Miletus is known for its gigantic 25,000-seat Hellenistic theater, reconstructed by the Romans and perhaps the most impressive theater structure in Anatolia.
Located on the southern edge of the Meander River flood plain, 22 km (14 miles) south of Priene (map), Miletus was an important Ionian city for 1400 years, from about 700 BC to 700 AD.
It's the central of the three ancient sites (Priene, Miletus andDidyma) you can visit on a day trip from Selçuk (Ephesus) or Kuşadası. More...
The city has a solid place in history. Thales of Miletus (6th-5th century BC), one of the Seven Sages of Greece, has been called "the founder of science," with especially great contributions in the fields of geometry and astronomy. It was in Miletus that St Paul met with the elders of the church of Ephesus (the Ephesians) before his final journey to Rome. Isidore of Miletus was one of the two men who changed the course of architecture with the design of Hagia Sophia in Istanbul.
Though a settlement was known to be here in Hittite times, it was the Ionian Hippodamos who gave Miletus its street grid plan, a revolutionary feature of urban planning that was copied in nearby Priene, and later by all new Roman cities. Made rich by maritime commerce and its colonies, Miletus prospered through Byzantine and Seljuk times, but finally died when its harbor filled completely with alluvium from the Meander River.
Nowadays, with the Meander flood plain covered in cotton fields, it's difficult to imagine ships docking right in front of the theater where the parking lot and restaurant now stand, but so it was.
Today you drive across the flood plain from Priene on a straight road bridging irrigation canals and the much-dwindled Meander River (Büyük Menderes Nehri) to reach the ruins of Miletus. If you park in the parking lot, as a man will insist, you pay a few TL, and to enter the theater you pay a few more TL, and to use the toilet you pay yet more TL.

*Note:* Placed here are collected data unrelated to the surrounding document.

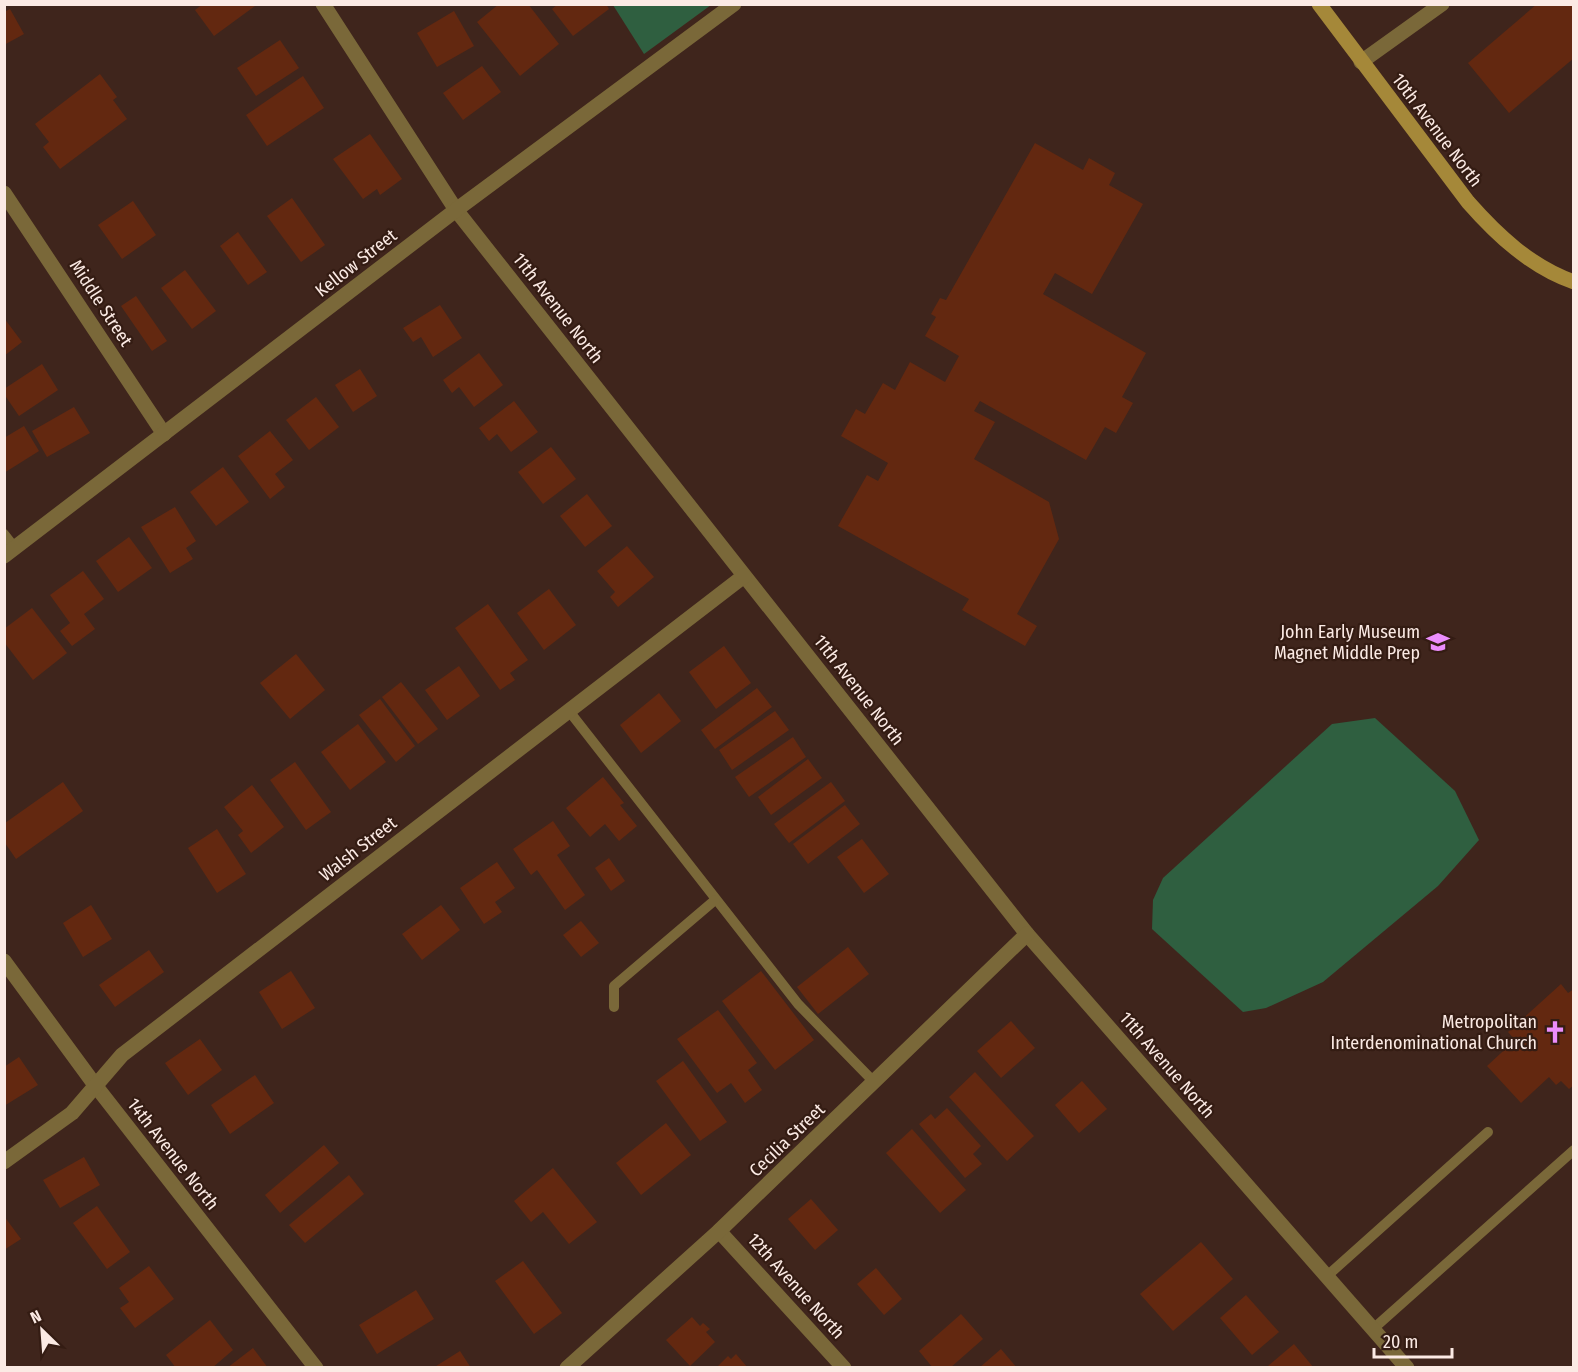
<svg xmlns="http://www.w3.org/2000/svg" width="1578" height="1372" viewBox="0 0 1578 1372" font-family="'Fira Sans Condensed',sans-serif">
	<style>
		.green { fill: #2f5f40 }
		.building { fill: #632810 }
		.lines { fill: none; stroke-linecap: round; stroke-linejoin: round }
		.lane { stroke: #7a6839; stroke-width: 10 }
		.street { stroke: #7a6839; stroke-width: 15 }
		.secondary { stroke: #a58839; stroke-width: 15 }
		.labels { text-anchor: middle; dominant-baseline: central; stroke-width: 4.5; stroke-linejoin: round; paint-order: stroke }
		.street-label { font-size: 18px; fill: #fbeae4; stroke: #341c13 }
		.poi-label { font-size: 18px; fill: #fbeae4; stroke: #341c13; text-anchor: end }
	</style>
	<rect width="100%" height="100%" fill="#3f251c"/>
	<!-- green -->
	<g class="green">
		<polygon points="613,5 711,5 644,54"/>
		<polygon points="1375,718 1455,791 1479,840 1438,886 1323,982 1266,1008 1243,1012 1152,929 1153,900 1163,878 1332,724"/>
	</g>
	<!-- building -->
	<g class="building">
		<polygon points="203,4 254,4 255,6 214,36 195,10"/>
		<polygon points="499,4 528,4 559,44 520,76 477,22"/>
		<polygon points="558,4 606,4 609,9 573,36 552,9"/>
		<polygon points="1537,4 1574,4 1574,58 1509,113 1468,63"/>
		<polygon points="10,9 24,34 4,45 4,12"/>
		<polygon points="454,11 474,46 437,67 417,33"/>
		<polygon points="280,40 299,68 256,96 237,68"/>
		<polygon points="482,66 501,92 463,120 443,93"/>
		<polygon points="100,74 117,97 113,100 127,119 60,169 43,147 49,142 35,124"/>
		<polygon points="303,76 324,108 267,146 246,115"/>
		<polygon points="370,134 402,179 380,195 377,189 363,199 333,159"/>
		<polygon points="1035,143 1083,170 1089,158 1115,173 1109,185 1143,204 1092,294 1055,273 1043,294 1146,353 1122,397 1133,403 1116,433 1105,427 1086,460 980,401 974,411 995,422 974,459 1049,502 1059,539 1017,614 1037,626 1025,646 962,610 969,599 838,526 867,475 878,481 888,463 841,436 856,409 865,414 883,383 895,390 910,362 945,382 959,356 925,336 936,317 931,314 940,298 946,300"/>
		<polygon points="292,198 325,245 301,262 267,216"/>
		<polygon points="133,201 156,235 122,259 98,225"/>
		<polygon points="238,232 267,272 248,285 220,246"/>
		<polygon points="185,270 216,311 192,329 161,288"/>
		<polygon points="136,296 167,341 152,351 121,306"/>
		<polygon points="440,305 462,338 433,357 421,337 413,342 403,328"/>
		<polygon points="4,318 22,342 4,356"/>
		<polygon points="479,353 503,385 474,407 459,387 452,393 443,380"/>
		<polygon points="42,364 58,390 19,416 4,394 4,389"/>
		<polygon points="360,369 377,396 353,412 335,385"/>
		<polygon points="316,397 339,427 309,450 286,420"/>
		<polygon points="514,401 538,432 511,452 497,434 489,441 479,428"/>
		<polygon points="74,407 90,433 47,457 32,431"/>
		<polygon points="24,426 39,451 4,473 4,438"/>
		<polygon points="270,431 293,460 275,474 285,487 270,499 238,456"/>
		<polygon points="551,447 576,479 543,504 518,472"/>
		<polygon points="223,467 249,502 216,526 190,492"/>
		<polygon points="587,494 612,526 585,547 560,516"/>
		<polygon points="175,507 196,541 186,548 193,559 170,573 141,527"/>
		<polygon points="129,537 152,568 118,592 96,561"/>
		<polygon points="627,546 654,577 618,607 610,597 615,592 597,571"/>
		<polygon points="83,571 104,599 84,614 95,629 72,646 60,631 70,623 50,595"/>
		<polygon points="549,589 576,625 544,650 517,613"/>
		<polygon points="488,604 528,660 510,673 515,680 500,690 455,628"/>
		<polygon points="32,608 67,653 33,680 4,642 4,629"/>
		<polygon points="724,646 751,683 716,709 689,672"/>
		<polygon points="296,654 325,690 290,719 260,683"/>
		<polygon points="459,666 480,696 447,720 425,690"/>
		<polygon points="401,682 438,729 418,744 382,697"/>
		<polygon points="757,688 772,707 715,749 701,730"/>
		<polygon points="659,693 681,721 641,753 620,725"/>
		<polygon points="380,699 415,746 396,762 359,715"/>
		<polygon points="775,711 789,730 732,770 719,750"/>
		<polygon points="358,724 386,762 350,790 321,752"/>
		<polygon points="793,737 806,757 749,797 735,777"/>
		<polygon points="808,759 822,778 771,815 758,797"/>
		<polygon points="295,762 331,812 306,830 270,780"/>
		<polygon points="603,777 624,803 620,805 637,826 619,841 605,824 590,837 566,808"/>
		<polygon points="63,782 83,811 16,859 5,843 5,823"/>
		<polygon points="831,782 845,801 789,843 774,824"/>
		<polygon points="252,785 284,827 251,853 238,835 243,831 224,807"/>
		<polygon points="845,805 860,824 808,864 793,844"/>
		<polygon points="553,821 570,846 557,855 585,895 565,910 537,870 531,875 513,849"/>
		<polygon points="217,829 246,874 217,893 188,848"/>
		<polygon points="862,839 889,874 864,893 837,857"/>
		<polygon points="609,858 625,881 611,891 595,868"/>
		<polygon points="497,862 515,888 495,902 502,912 484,924 460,888"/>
		<polygon points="91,905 112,939 83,957 63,923"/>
		<polygon points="441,905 460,930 422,960 402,934"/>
		<polygon points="581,921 599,943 581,957 563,935"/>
		<polygon points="848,947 869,974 818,1014 797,987"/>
		<polygon points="149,950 164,972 115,1007 99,985"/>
		<polygon points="291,971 315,1008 282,1029 259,992"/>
		<polygon points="761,971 814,1040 775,1070 722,1001"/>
		<polygon points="1561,984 1568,993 1574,989 1574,1085 1569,1089 1561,1081 1556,1085 1549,1077 1521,1103 1487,1066 1515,1040 1508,1032"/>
		<polygon points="718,1010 757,1063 748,1070 762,1090 745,1103 731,1083 717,1093 677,1039"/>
		<polygon points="1011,1021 1035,1048 1001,1078 977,1051"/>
		<polygon points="200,1039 222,1070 188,1095 165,1063"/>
		<polygon points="19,1057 38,1085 4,1106 4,1067"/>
		<polygon points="683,1061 727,1122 700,1141 656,1081"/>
		<polygon points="975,1072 1034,1136 1007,1161 949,1097"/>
		<polygon points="255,1075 274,1103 230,1134 211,1105"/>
		<polygon points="1082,1081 1107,1109 1079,1133 1055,1105"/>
		<polygon points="947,1108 981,1146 973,1154 982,1164 965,1178 919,1124 931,1114 935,1119"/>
		<polygon points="666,1123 691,1155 641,1195 616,1163"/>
		<polygon points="912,1129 966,1190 940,1213 886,1153"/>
		<polygon points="324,1145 339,1163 280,1213 265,1195"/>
		<polygon points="84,1157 100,1185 60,1208 43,1180"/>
		<polygon points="553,1168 597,1222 569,1244 543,1212 531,1222 514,1201"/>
		<polygon points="349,1175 364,1194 305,1243 289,1225"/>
		<polygon points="811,1199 838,1230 815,1250 788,1219"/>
		<polygon points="97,1206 130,1252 107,1269 73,1223"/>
		<polygon points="4,1216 21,1239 4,1250"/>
		<polygon points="1201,1242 1233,1279 1173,1331 1140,1294"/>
		<polygon points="523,1261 562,1313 534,1334 495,1281"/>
		<polygon points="149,1266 174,1299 135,1328 120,1308 129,1302 119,1288"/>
		<polygon points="876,1268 902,1299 884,1315 857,1284"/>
		<polygon points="416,1290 434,1319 377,1354 359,1325"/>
		<polygon points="1246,1295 1279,1332 1252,1355 1220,1318"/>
		<polygon points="961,1314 983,1339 950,1368 933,1368 919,1351"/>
		<polygon points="692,1317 700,1326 703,1323 710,1329 706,1332 715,1342 690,1366 666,1340"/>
		<polygon points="210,1320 233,1350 212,1368 176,1368 166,1355"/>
		<polygon points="1294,1344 1314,1368 1269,1368 1268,1366"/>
		<polygon points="253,1348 268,1368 227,1368"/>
		<polygon points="1001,1349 1017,1368 979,1368"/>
		<polygon points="460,1351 471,1368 433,1368"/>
		<polygon points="736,1354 748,1368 716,1368 728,1356 731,1359"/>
	</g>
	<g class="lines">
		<!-- lane -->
		<g class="lane">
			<polyline points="4,534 15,548"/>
			<polyline points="569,711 798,1004 875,1083"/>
			<polyline points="614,1007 614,986 715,900"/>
			<polyline points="1327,1276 1488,1132"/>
			<polyline points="1373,1329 1574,1150"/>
		</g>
		<!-- street -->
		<g class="street">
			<polyline points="323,4 456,210 1027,934 1407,1368"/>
			<polyline points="1361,62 1442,4"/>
			<polyline points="4,193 164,434"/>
			<polyline points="4,556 456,210 734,4"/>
			<polyline points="4,961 95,1085 316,1368"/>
			<polyline points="4,1162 72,1113 122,1055 744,576"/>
			<polyline points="719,1231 844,1368"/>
			<polyline points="567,1368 719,1231 1027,934"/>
		</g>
		<!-- secondary -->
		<path class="secondary" d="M1319,4L1468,202C1497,235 1531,267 1574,282"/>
	</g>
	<!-- icons -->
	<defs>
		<g id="school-bare" transform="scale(1.8)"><path d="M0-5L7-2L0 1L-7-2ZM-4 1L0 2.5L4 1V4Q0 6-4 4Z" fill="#eb8dfc" stroke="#341c13" stroke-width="2.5" paint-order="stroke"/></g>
		<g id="church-bare" transform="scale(1.8)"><path d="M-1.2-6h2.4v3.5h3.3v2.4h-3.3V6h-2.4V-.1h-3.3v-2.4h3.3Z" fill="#eb8dfc" stroke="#341c13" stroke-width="2.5" paint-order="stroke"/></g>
	</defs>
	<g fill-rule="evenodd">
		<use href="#school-bare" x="1438" y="642"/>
		<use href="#church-bare" x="1555" y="1032"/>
	</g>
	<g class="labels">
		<!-- street labels -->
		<g class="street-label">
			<text transform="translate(1437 130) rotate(53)">10th Avenue North</text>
			<text transform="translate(356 263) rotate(-38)">Kellow Street</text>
			<text transform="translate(101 303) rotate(57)">Middle Street</text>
			<text transform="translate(558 308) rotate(52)">11th Avenue North</text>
			<text transform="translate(859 690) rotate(52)">11th Avenue North</text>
			<text transform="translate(358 849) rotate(-38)">Walsh Street</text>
			<text transform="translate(1167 1065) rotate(49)">11th Avenue North</text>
			<text transform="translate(787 1140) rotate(-44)">Cecilia Street</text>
			<text transform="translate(173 1154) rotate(52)">14th Avenue North</text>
			<text transform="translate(796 1286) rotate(48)">12th Avenue North</text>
		</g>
		<!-- poi labels -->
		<g class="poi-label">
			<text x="1420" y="632">John Early Museum<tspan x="1420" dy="21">Magnet Middle Prep</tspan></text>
			<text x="1537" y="1022">Metropolitan<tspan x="1537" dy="21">Interdenominational Church</tspan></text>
		</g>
	</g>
	<!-- border -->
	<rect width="1578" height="1372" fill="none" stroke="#fbeae4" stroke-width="12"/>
	<!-- north arrow -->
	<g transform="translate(42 1330) rotate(335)" stroke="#341c13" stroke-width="4.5" paint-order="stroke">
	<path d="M0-4.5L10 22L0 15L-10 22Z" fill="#fbeae4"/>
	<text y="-9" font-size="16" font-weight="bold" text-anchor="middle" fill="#fbeae4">N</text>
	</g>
	<!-- scale -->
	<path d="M1374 1348v9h78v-9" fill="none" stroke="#fbeae4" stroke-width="3"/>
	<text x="1383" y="1348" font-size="18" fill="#fbeae4" stroke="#341c13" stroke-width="4.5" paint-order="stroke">20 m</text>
</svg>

My suggestion for how to tour the theater: walk to the left (north) side of the theater, enter the huge portal (se the photo above), and climb the stairs inside. You'll see how the theater was constructed, and how the huge crowds of up to 15,000 spectators moved about, you'll be out of the blazing sun, and the breeze down the stairwell will cool you before you emerge, panting and blinking, onto the theater's upper tiers.

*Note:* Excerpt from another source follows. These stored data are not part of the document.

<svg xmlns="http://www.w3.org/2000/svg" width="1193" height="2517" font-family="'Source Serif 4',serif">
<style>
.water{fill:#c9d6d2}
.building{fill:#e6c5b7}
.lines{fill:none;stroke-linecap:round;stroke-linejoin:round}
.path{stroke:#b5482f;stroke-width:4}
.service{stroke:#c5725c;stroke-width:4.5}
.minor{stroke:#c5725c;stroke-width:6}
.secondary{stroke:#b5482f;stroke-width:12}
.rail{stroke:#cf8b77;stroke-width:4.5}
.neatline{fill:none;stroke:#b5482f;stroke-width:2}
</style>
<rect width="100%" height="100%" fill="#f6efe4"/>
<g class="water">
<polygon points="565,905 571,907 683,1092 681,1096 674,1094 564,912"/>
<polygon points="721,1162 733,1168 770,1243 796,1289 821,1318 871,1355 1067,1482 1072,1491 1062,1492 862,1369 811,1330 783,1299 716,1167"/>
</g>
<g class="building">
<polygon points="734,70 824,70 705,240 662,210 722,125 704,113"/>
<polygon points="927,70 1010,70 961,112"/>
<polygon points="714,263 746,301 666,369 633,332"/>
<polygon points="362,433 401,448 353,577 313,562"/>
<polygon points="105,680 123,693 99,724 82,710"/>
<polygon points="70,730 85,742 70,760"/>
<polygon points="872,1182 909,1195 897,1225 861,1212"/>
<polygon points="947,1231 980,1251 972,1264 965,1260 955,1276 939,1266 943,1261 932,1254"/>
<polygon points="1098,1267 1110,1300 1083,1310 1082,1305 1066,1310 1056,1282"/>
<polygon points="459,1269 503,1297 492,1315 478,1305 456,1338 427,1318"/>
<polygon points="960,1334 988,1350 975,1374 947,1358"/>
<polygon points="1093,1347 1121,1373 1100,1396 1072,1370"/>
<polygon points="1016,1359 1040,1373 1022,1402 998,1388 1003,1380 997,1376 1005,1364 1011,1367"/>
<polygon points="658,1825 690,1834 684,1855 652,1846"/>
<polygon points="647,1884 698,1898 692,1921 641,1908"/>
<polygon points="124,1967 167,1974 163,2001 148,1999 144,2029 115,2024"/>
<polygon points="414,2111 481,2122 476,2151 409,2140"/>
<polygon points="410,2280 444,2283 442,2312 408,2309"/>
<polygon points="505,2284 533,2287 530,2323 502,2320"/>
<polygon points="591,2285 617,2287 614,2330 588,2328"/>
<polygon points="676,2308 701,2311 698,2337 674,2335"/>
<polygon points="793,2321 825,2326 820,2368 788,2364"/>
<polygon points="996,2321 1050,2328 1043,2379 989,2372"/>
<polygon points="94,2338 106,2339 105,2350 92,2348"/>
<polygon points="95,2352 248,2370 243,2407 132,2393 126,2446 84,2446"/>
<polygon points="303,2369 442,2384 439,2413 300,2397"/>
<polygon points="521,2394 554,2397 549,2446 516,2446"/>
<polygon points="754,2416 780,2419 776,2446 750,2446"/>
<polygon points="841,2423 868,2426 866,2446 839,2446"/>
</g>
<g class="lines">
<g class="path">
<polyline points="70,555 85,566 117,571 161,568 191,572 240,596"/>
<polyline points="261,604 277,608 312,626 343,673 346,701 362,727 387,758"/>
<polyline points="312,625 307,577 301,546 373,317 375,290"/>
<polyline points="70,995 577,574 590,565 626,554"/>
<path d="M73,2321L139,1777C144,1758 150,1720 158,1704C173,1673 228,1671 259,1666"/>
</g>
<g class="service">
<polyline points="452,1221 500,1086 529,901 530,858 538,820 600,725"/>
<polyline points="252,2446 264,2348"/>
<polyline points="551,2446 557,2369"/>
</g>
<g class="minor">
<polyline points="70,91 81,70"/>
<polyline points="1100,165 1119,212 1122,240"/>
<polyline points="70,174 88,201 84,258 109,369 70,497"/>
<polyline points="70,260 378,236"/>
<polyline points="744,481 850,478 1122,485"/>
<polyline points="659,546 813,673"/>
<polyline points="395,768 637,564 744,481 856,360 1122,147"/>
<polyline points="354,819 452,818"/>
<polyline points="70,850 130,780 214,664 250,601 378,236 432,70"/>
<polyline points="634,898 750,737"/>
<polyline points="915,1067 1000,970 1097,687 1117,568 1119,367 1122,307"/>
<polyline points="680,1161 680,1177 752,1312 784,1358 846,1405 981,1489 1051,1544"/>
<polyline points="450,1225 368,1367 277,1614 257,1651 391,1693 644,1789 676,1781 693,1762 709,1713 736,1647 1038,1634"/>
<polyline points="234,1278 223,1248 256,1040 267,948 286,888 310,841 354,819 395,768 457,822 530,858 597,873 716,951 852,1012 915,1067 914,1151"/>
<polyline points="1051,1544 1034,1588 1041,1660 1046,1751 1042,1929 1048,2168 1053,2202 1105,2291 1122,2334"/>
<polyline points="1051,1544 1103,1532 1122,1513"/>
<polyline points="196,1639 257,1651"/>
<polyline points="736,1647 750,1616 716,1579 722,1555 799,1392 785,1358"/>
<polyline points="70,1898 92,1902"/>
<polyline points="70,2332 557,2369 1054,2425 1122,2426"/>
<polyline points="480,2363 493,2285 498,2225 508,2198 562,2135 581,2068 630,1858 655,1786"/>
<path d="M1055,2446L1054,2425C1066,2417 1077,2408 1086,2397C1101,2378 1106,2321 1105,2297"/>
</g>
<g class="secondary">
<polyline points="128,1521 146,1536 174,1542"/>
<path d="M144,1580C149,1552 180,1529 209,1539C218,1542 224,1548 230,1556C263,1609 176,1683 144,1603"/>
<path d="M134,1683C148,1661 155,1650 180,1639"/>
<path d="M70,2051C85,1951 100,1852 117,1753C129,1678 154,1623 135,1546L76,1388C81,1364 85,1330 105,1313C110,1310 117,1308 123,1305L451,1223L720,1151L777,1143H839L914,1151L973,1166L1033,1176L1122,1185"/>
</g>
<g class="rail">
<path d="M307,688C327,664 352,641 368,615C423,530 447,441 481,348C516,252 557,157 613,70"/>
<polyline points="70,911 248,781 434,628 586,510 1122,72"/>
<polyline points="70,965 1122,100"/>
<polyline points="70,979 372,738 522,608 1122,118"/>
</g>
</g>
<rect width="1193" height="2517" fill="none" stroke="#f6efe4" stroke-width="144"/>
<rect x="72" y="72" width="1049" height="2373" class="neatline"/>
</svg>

A small ruined fortress stands at the top of the theater, flying the Turkish flag. You can climb all the way up to the flagpole, in midsummer among magnificent 2-meter-high thistles.
The view from the top is excellent, revealing the theater itself, the flood plain, and the other remains of ancient Miletus including the Northern and Southern Agoras and traces of the city walls, bouleuterion, Baths of Faustina, stadiumand other structures, all now badly ruined.
A restored Turkish caravanserai south of the theater has been furnished with shops, but is usually not open. Beyond it to the south, the interesting İlyas Bey Mosque (1404)—the domed building with the storks' nest atop it—is currently closed for renovation.
Miletus has a small museum on the road south to the village of Balat, the town of Akköy and Didyma.
Continue south along this road 4.5 km (3 miles) to Akköy, then 14 km (9 miles) more to Yenihisar and Didyma. Farther south is Altınkum Beach.